> Task input:
▬▬▬▬▬▬
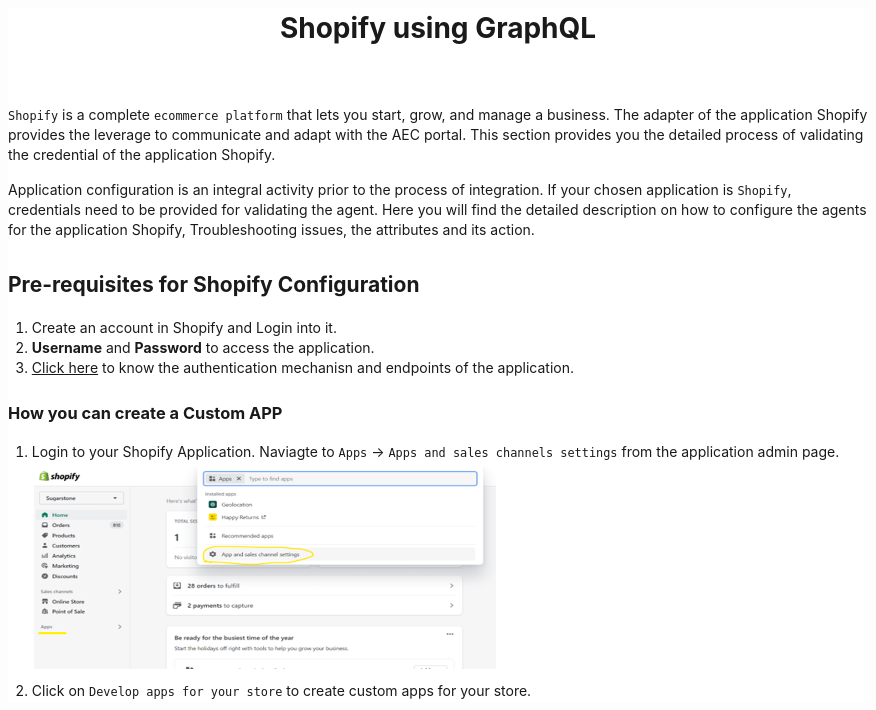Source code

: ﻿---
title: "Shopify using GraphQL"
toc: true
description: "Get to know how you can configure the agent for shopify"
keywords: "creation of private app, shopify OP agent configuration, shopify Cloud agent configuration"
tag: developers
category: "Connectors"
menus: 
    applicationconnector :
        title: "Shopify GraphQL"
        weight: 38
        icon: fa fa-file-word-o
        identifier: shopifygraphqlconnector
---

`Shopify` is a complete `ecommerce platform` that lets you start, grow, and manage a business. The adapter of the application Shopify provides 
the leverage to communicate and adapt with the AEC portal. This section provides you the detailed process of validating the credential of the 
application Shopify.

Application configuration is an integral activity prior to the process of integration. If your chosen application is `Shopify`, credentials 
need to be provided for validating the agent.  Here you will find the detailed description on how to configure the agents for the application
Shopify, Troubleshooting issues, the attributes and its action.    

## Pre-requisites for Shopify  Configuration 

1. Create an account in Shopify and Login into it. 
2. **Username** and **Password** to access the application.  
3. [Click here](https://shopify.dev/api/admin-graphql) to know the authentication mechanisn and endpoints of the application. 

### How you can create a Custom APP 

1. Login to your Shopify Application. Naviagte to `Apps` -> `Apps and sales channels settings` from the application admin page.
![shopifygraphql_4](/staticfiles/connectors/media/application-connector/shopifygraphql_4.png)   
2. Click on `Develop apps for your store` to create custom apps for your store.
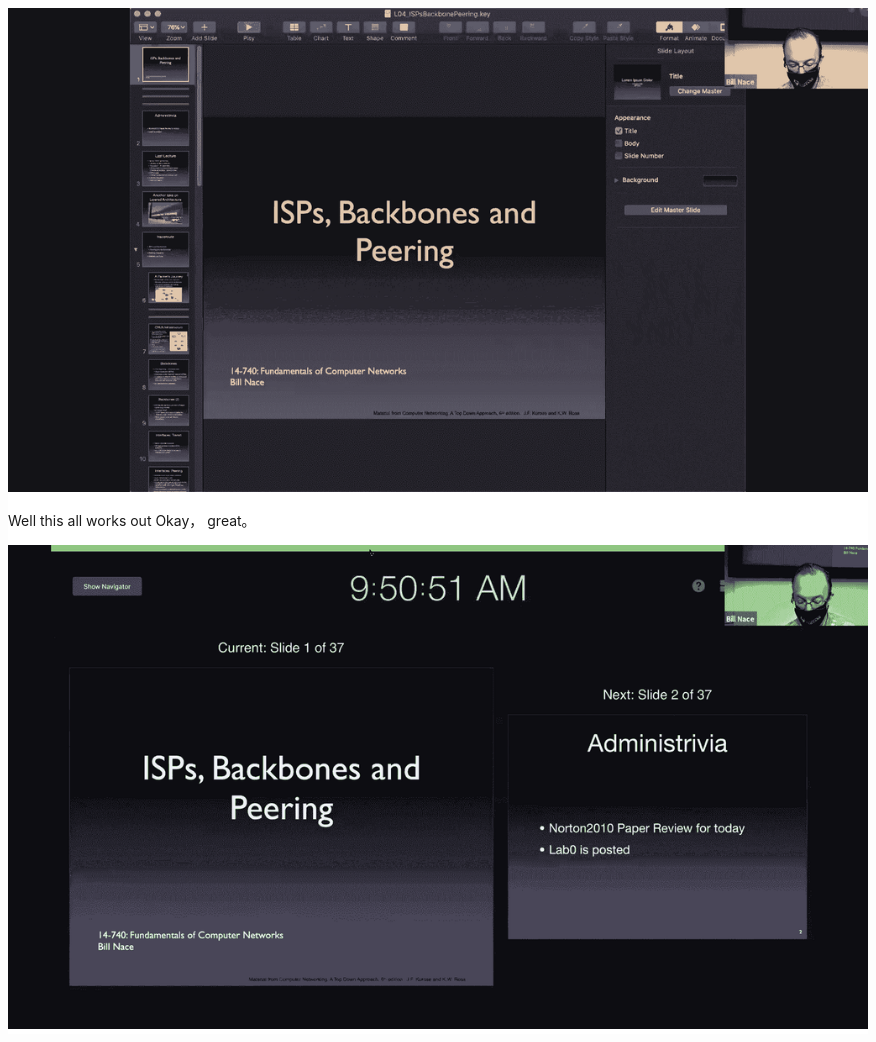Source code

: ![](img/292124af53cdf061a235ab4365fd159f_2.png)

Well this all works out Okay， great。

![](img/292124af53cdf061a235ab4365fd159f_4.png)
▬▬▬▬▬▬
> Assignment:
Reproduce verbatim the lines of the data above, starting with the line that contains "application Shopify provides" and continuing through the line that contains "## Pre-requisites for", with both of those lines included.

> Answer space:
`Shopify` is a complete `ecommerce platform` that lets you start, grow, and manage a business. The adapter of the application Shopify provides 
the leverage to communicate and adapt with the AEC portal. This section provides you the detailed process of validating the credential of the 
application Shopify.

Application configuration is an integral activity prior to the process of integration. If your chosen application is `Shopify`, credentials 
need to be provided for validating the agent.  Here you will find the detailed description on how to configure the agents for the application
Shopify, Troubleshooting issues, the attributes and its action.    

## Pre-requisites for Shopify  Configuration 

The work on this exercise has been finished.